Chart interpretation exercises

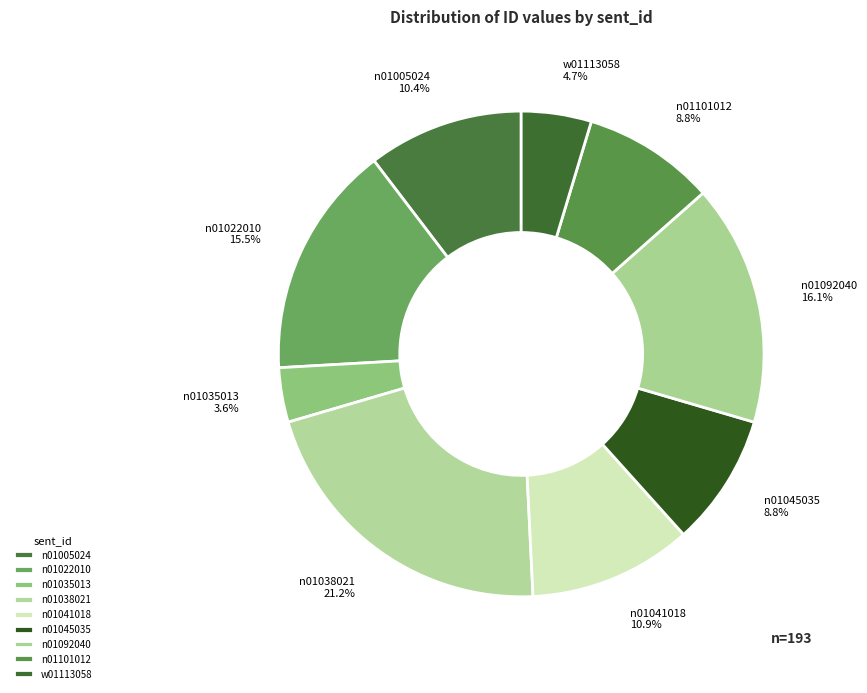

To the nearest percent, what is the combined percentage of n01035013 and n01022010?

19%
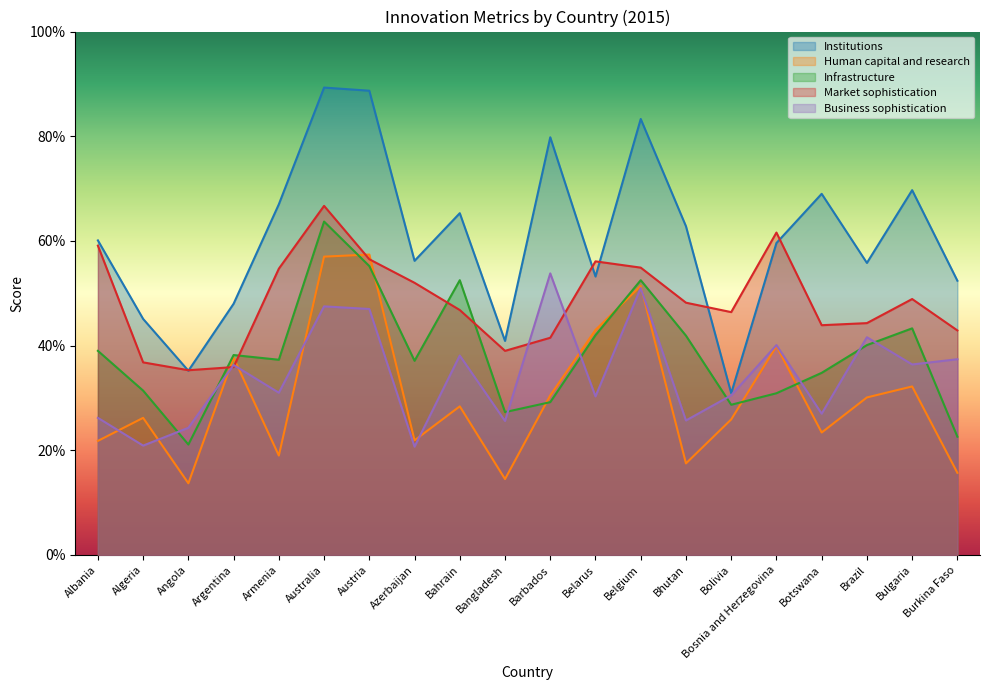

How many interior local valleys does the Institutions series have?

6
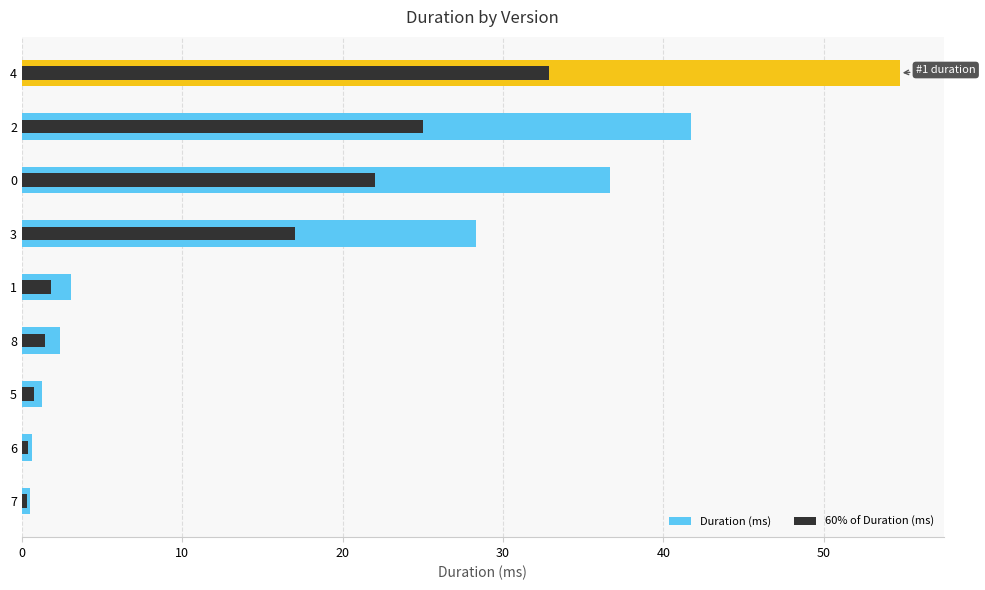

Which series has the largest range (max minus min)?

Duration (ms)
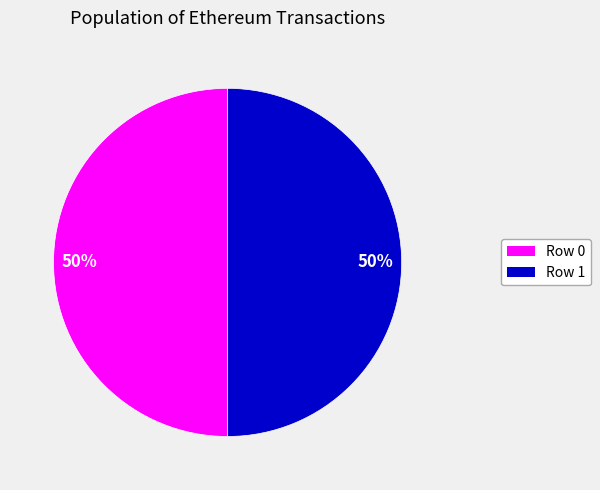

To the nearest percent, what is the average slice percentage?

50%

■ **Instructions for the task**: Repeat every line of the data above word for word, leaving out the pictures.

■ **Task output**:
To the nearest percent, what is the combined percentage of n01035013 and n01022010?

19%

How many interior local valleys does the Institutions series have?

6

Which series has the largest range (max minus min)?

Duration (ms)

To the nearest percent, what is the average slice percentage?

50%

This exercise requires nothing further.